Deux tiers des candidats déclarent avoir modifié volontairement une information sur leur CV et deux tiers des recruteurs admettent ne pas faire de contrôle systématique des CV. Ces données, issues de la 9e étude sur les CV trompeurs du Florian Mantione Institut, montrent l’importance pour les entreprises de se prémunir davantage contre la fraude lors des processus de recrutement.
Ce, d’autant plus à l’heure de l’IA générative. « Le plus souvent, les candidats trichent sur leur niveau de compétence en langues et en informatique, l’intitulé de leurs postes et la chronologie de leurs expériences professionnelles », rapporte Augustin Valero, associé chez Florian Mantione Institut.
20 % de mensonges sur les diplômes
La fraude sur les diplômes concerne quant à elle environ 20 % des candidats, selon le cabinet. Face à la hausse des documents falsifiés, les entreprises peuvent se tourner vers des logiciels spécialisés ou des sociétés de vérification des informations des candidats, comme Finovox, EveryCheck ou iCover. Elles peuvent aussi « renforcer et professionnaliser leurs processus de recrutement », recommande Augustin Valero.
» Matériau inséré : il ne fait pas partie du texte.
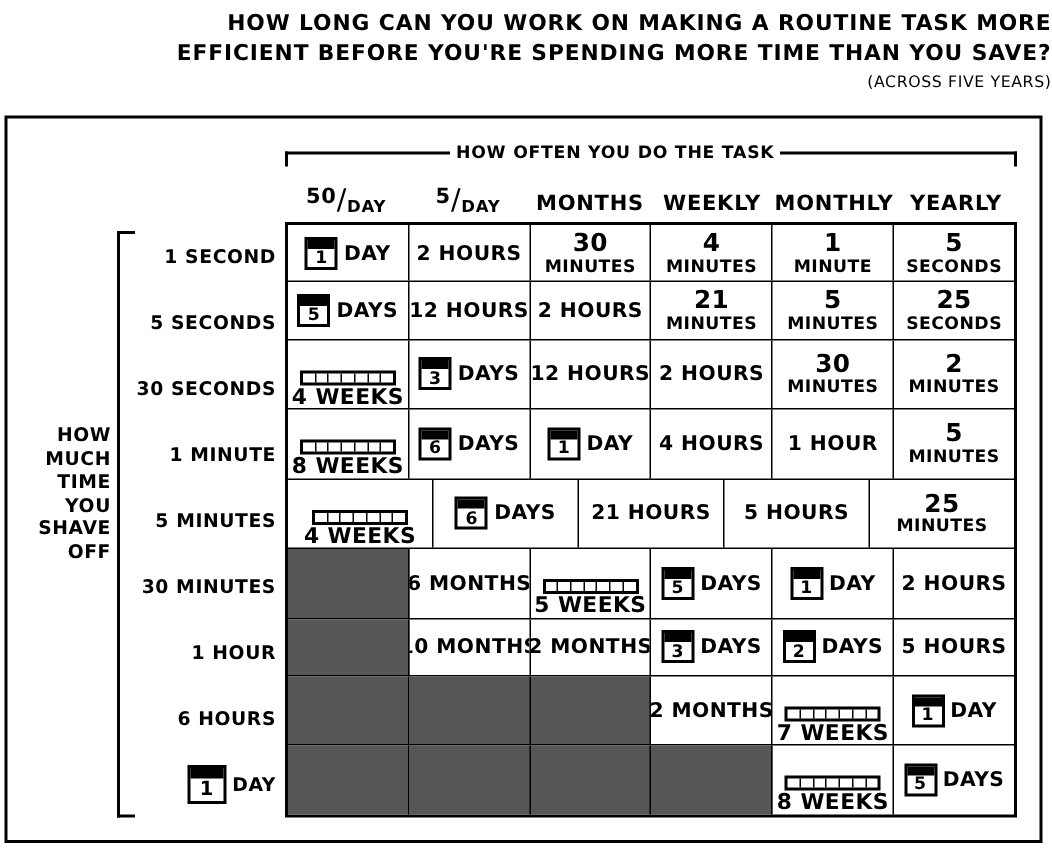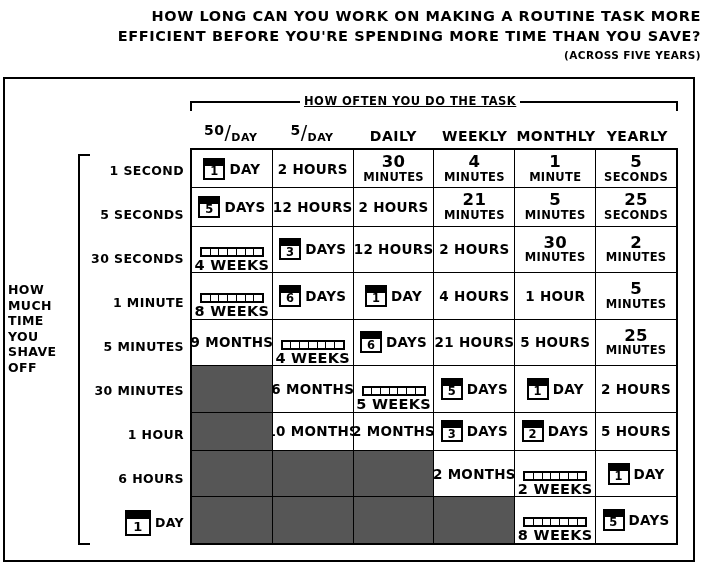"(ACROSS FIVE YEARS)" #subtitle { font-weight: 700 -> 400 }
Des tests pratiques pour les langues et autres compétences
Le premier conseil de cet expert est de vérifier « systématiquement » les diplômes, le niveau de langues et les compétences informatiques. « Il est important de ne pas se contenter de la mention du diplôme sur le CV, mais de le demander. C’est évidemment essentiel pour les métiers réglementés, car l’employeur engage alors sa responsabilité pénale », souligne Augustin Valero. Les niveaux de langue et de maîtrise informatique peuvent être vérifiés via des tests pratiques.
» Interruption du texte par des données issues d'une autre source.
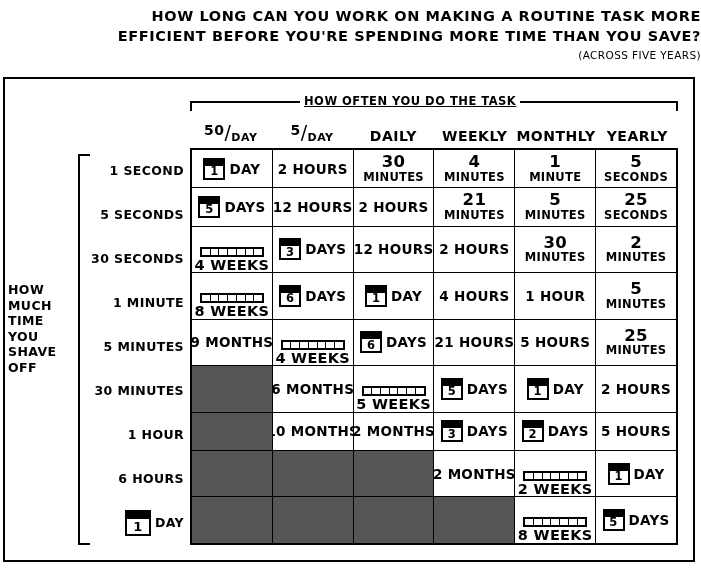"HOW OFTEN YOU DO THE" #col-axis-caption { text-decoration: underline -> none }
Explorer les réseaux sociaux
Autre recommandation de cet expert : explorer les réseaux sociaux des candidats, notamment le réseau professionnel LinkedIn. « C’est une manière de détecter d’éventuels écarts entre le profil Linkedin et le CV transmis lors du processus de recrutement. Cela peut aussi être intéressant pour acquérir une vision du candidat, par exemple en regardant si la personne est active et met en avant son expertise par des articles ou des commentaires », détaille-t-il.
Se servir de l’entretien…
Une autre étape du recrutement permettant de détecter d’éventuelles fraudes est l’entretien. « Il est important de structurer l’entretien d’embauche en fonction des besoins réels de l’entreprise. Plutôt que de laisser le candidat dérouler son parcours de façon chronologique, il faut orienter l’entretien sur les expériences et les compétences véritablement pertinentes pour le poste en question », explique Augustin Valero.
… et demander des références
Un dernier conseil consiste à vérifier les références professionnelles. « Même si un entretien bien mené peut écarter de nombreux doutes, cela reste du déclaratif », souligne l’expert du Florian Mantione Institut. Il recommande donc d’informer les candidats que des références professionnelles peuvent leur être demandées au cours du processus de recrutement. « Ils sont tout à fait libres de refuser, ce qui peut constituer en soi un indice », conclut-il.